*** Extracted data ***
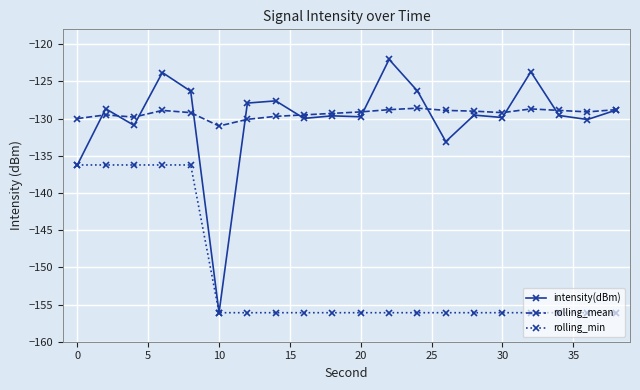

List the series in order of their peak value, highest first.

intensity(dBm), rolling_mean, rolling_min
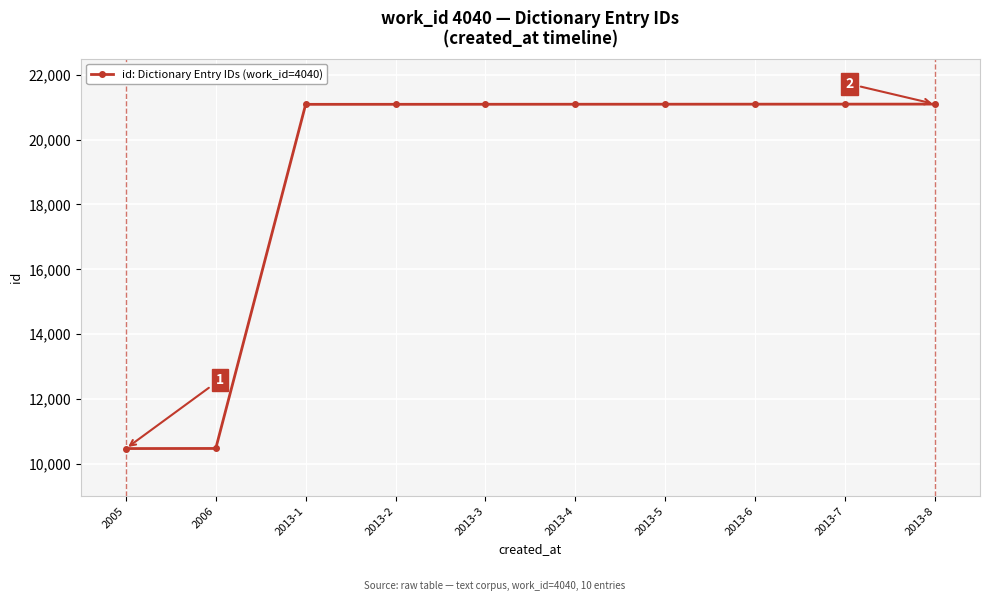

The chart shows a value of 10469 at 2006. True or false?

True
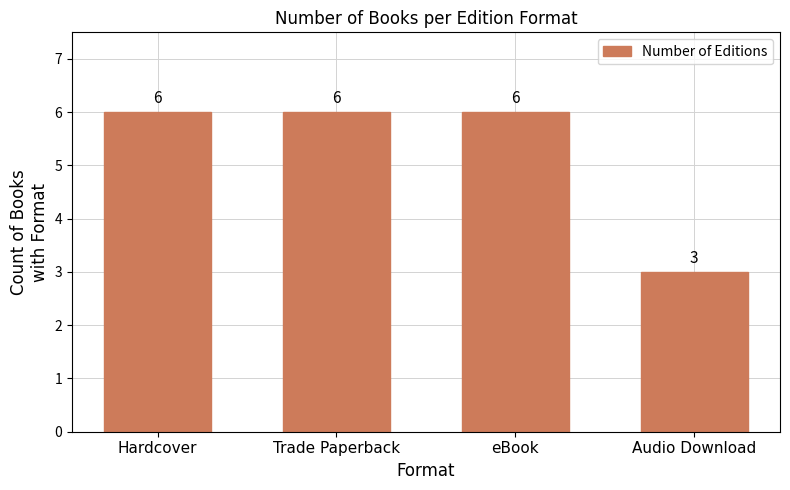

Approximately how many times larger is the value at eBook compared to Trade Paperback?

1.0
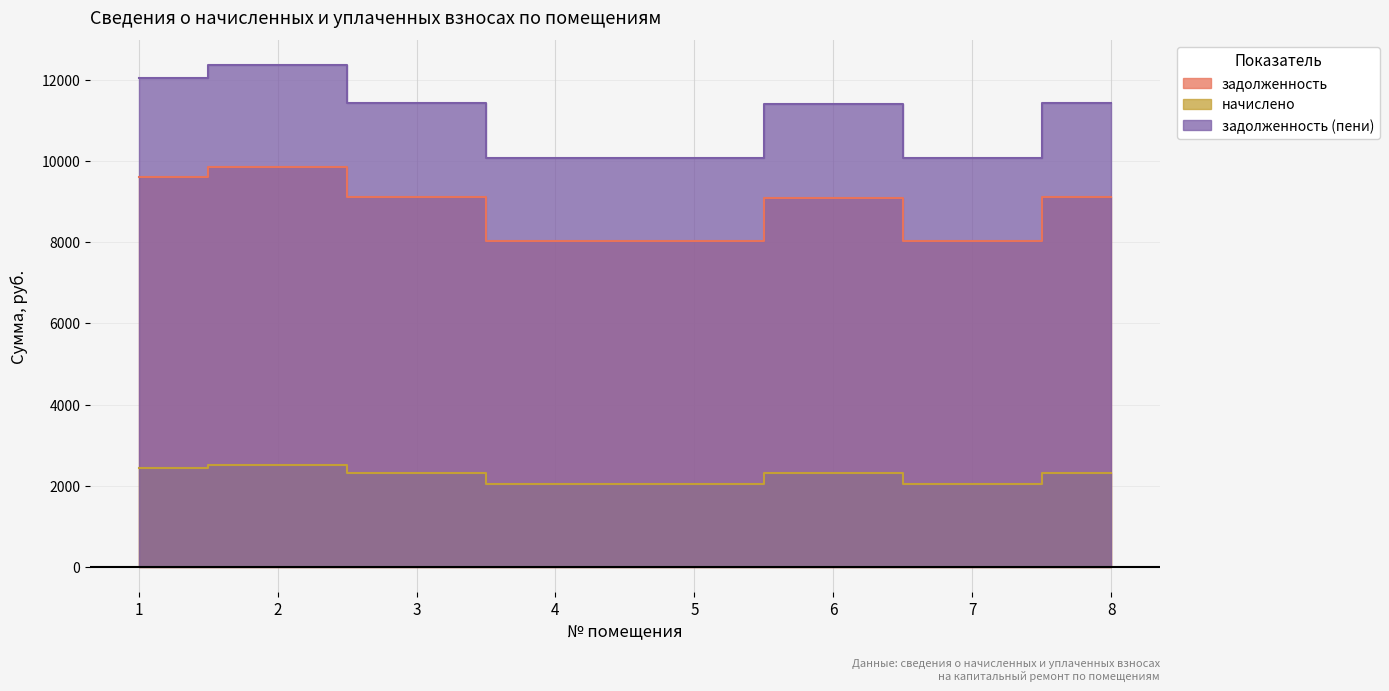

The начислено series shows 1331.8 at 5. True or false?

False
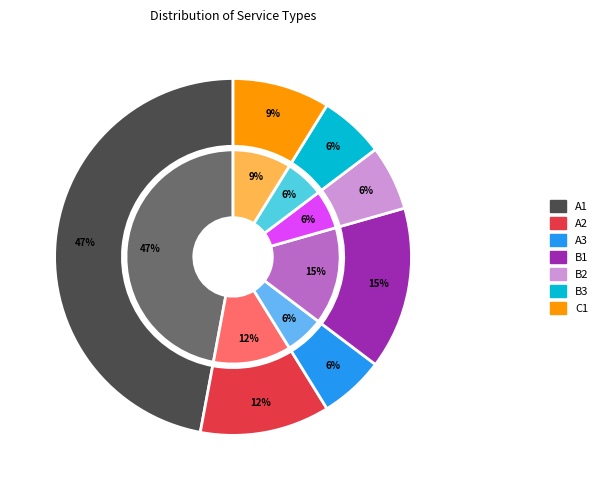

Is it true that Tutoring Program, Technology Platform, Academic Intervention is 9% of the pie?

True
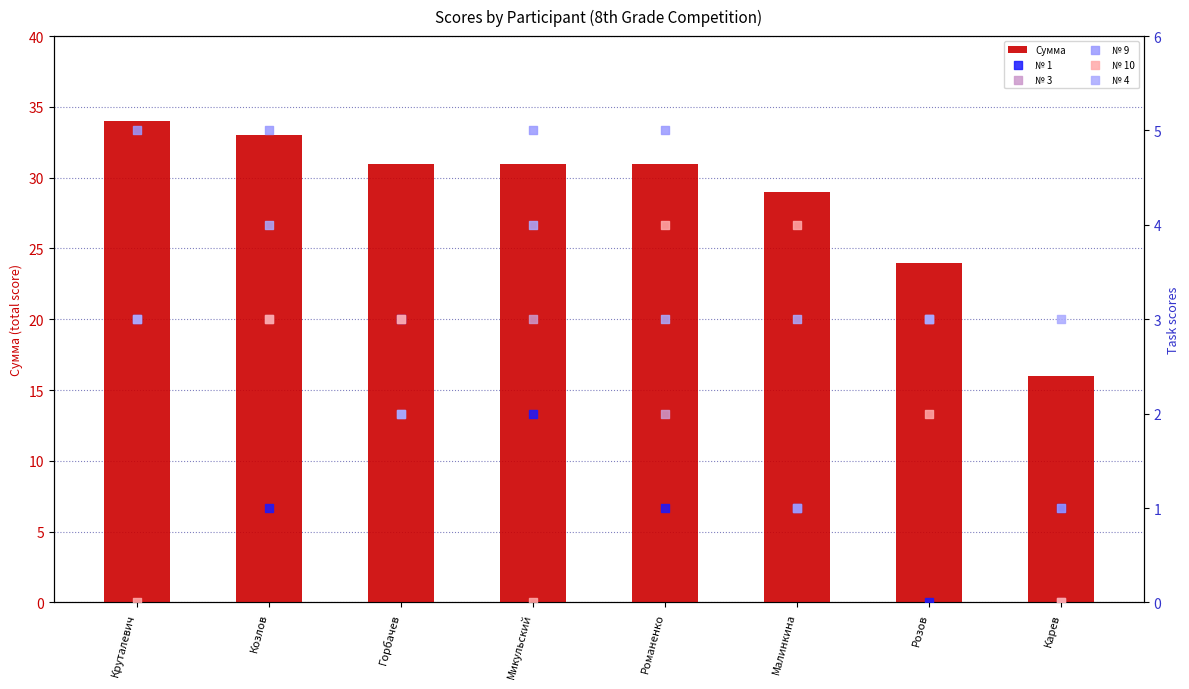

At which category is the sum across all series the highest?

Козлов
*** End of Extracted data ***
How many lines in the source data contain the string "value", with case counting? Reply with the number only.

3